The Union Budget announced by Finance Minister Nirmala Sitharaman retains the Modi Government’s commitment to economic reform. At the same time, necessary lessons have been learned from the Covid-19 pandemic, leading to an important initiative to considerably boost the nation’s health infrastructure. This also means that the government is unfazed by the farmers’ protest against its new agriculture laws, as also the attempt by the opposition parties to take political advantage of it. It is reflective of the effective manner in which the pandemic was managed in that the forward movement towards a developed economy continues undeterred. This can be seen in the way GST collections have remained healthy after the initial hiccups.
The important goal of disinvestment and privatisation is also being pursued despite the continuous attempts to discourage it by various vested interests. In fact, as usual, this was one of the primary targets of the opposition immediately after the budget announcement. It also means that the government is confident that these moves will pay off in the not so distant future. This is a level of confidence and commitment lacking in the past. Reform and liberalisation took place, earlier, because circumstances forced them on India, or were prescribed by international institutions for bailing the country out of trouble.
This does not mean, of course, that political considerations have been ignored, but these are not a forced defensive posture. Instead, the government is on the front foot, taking the battle into opposition bastions. All of this can only become possible if a lot of hard work is being done by the backroom boys. The political and economic agendas have been laid down in general policy terms for the domain experts to turn into reality. Of course, every sector of the economy will be looking at the provisions and allocations based on its particular perspective, and the reactions will become known over time. The rise in the stock market post the budget shows, however, a general approval – the fear was that some panicked draconian measures could upset the general movement of the economy.
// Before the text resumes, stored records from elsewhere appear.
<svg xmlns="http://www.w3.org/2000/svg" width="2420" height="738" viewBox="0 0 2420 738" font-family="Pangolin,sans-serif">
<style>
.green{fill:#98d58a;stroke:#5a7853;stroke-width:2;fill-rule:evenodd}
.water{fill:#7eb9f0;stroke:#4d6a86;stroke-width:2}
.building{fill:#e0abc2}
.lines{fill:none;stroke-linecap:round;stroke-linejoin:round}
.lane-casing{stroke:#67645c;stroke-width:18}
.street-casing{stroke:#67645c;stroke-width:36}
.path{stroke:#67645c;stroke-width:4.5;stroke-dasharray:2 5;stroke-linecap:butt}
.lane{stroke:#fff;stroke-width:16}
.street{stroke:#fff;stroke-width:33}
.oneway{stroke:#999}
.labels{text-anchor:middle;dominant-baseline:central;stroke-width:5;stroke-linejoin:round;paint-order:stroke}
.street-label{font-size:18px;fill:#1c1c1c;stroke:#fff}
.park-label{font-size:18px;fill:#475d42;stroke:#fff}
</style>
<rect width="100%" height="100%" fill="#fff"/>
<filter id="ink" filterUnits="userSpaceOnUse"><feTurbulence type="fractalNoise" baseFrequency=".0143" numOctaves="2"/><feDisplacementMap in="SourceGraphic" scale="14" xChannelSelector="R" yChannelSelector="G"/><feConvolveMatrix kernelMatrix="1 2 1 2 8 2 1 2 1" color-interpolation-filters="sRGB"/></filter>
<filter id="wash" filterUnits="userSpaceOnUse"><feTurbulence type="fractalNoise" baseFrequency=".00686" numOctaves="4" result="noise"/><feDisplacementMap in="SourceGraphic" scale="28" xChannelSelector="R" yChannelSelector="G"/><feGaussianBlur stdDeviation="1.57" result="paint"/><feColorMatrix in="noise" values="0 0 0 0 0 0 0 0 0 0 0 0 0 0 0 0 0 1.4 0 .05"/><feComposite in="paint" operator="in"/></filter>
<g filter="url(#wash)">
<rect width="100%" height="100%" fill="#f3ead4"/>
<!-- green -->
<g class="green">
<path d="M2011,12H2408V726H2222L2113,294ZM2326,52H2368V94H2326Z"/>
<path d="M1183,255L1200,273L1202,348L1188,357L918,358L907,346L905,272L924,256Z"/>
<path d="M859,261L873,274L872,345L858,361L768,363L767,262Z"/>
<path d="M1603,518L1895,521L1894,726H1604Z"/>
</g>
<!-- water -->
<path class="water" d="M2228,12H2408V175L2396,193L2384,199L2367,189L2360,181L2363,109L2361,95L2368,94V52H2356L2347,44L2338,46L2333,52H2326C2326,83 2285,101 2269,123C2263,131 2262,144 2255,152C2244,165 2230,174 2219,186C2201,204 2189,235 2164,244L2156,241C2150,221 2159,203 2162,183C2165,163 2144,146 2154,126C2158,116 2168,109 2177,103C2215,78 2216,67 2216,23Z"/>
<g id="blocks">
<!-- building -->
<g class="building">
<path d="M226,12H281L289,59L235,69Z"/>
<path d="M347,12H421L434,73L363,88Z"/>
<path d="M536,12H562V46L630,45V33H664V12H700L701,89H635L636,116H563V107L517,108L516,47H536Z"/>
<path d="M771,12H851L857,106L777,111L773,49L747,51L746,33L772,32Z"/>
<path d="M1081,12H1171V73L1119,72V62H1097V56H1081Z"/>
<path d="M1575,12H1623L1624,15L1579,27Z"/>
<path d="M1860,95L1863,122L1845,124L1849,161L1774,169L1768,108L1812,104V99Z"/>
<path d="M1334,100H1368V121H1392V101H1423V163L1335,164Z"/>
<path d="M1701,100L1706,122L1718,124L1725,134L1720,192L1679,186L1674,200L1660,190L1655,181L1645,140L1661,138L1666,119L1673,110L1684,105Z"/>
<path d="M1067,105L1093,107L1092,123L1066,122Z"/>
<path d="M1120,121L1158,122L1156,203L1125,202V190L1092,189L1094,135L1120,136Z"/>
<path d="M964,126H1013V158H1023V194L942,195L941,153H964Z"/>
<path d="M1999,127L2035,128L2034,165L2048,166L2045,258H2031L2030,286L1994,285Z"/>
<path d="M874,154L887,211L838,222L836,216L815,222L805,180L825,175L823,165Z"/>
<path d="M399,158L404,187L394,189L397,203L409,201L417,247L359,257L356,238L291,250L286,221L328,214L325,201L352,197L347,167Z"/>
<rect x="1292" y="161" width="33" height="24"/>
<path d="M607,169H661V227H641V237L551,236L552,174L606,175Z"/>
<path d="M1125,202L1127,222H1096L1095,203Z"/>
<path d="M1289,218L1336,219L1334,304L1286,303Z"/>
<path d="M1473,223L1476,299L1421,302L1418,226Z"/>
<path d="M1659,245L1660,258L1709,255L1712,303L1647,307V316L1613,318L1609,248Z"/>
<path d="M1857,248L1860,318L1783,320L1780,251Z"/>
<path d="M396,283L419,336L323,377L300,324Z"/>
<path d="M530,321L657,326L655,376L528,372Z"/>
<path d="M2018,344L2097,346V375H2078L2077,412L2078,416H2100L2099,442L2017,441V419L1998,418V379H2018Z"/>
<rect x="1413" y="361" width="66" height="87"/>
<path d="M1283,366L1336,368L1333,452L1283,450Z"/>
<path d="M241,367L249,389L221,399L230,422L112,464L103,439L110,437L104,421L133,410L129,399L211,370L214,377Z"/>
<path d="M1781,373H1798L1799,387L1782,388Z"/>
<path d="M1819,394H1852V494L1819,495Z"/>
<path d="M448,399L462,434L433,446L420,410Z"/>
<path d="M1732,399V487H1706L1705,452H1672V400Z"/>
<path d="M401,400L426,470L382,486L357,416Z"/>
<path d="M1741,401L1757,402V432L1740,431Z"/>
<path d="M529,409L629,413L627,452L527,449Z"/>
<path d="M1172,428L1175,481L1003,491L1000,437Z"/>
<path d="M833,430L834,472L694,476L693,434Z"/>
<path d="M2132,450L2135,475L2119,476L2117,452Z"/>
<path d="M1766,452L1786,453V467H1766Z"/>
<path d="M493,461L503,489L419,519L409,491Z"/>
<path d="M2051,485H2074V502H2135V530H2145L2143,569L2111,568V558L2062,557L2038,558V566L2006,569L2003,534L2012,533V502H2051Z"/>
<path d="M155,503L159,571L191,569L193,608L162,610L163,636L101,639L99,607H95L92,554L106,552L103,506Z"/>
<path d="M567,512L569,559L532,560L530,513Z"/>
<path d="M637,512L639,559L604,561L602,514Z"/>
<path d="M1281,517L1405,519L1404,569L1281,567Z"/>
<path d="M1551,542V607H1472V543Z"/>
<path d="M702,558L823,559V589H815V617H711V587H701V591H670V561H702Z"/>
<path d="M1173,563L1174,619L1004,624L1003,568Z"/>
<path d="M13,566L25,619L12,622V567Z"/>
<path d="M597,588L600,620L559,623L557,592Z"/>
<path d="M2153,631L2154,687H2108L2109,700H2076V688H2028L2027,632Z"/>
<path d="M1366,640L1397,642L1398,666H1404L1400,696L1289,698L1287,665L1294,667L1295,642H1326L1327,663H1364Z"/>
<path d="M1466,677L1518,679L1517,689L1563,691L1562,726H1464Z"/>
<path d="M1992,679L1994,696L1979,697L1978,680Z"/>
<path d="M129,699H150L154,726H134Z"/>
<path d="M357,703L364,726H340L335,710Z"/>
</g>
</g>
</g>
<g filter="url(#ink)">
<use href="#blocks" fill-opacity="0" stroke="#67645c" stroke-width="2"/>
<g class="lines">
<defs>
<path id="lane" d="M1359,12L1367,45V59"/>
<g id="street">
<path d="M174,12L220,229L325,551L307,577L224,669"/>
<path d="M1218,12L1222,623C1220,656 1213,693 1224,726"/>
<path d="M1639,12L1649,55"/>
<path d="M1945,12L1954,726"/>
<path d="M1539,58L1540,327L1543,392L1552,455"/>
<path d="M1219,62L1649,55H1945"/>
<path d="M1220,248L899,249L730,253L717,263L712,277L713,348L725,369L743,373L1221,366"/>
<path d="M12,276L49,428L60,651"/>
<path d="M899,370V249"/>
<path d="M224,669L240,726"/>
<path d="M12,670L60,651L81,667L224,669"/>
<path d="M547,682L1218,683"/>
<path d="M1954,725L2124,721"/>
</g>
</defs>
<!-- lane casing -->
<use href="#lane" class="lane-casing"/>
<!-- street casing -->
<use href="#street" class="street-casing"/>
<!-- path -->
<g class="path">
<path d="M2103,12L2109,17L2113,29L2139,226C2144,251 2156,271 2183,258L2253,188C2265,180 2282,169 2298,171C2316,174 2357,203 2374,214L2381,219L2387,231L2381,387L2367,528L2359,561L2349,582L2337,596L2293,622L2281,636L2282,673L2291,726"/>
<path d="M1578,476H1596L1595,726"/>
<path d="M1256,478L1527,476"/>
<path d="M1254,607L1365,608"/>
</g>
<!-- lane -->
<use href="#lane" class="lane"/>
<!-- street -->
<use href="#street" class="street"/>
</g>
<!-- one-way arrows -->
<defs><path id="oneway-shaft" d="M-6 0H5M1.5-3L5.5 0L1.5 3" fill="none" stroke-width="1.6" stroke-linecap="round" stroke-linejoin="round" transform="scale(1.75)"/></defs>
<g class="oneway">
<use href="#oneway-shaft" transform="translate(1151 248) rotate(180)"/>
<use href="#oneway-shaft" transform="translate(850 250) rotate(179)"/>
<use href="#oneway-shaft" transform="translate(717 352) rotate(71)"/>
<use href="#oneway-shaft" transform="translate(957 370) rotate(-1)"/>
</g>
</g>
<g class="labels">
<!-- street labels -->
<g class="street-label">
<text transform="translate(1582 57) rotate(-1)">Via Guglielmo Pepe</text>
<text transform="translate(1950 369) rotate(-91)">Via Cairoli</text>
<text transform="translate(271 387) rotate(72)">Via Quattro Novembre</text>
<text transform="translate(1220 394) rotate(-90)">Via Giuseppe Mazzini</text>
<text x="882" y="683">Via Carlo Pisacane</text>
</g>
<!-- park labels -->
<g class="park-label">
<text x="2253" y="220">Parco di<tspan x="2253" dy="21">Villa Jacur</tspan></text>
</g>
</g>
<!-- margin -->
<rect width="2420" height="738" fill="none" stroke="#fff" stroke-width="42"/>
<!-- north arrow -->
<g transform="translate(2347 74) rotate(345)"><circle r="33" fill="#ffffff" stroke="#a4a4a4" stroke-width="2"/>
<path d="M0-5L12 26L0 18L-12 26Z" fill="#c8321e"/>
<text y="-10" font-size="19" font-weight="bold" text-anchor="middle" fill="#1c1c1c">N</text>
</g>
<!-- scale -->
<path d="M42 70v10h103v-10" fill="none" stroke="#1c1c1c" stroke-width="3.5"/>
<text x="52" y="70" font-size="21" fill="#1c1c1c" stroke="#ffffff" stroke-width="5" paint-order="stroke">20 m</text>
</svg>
The fiscal hit in the past year has been sought to be overcome through higher borrowings. However, these will be spent on major projects that will almost immediately put money in the hands of the people while achieving the bigger goals when completed. It is possible that, had the year been a normal one, there would have been further relief for taxpayers. The relief, at present, is that things have not been made worse and collections will be dependent on the expected bounce back in public expenditure. Overall, it is a clear statement of intent – India has proved to be unexpectedly strong and will continue to advance.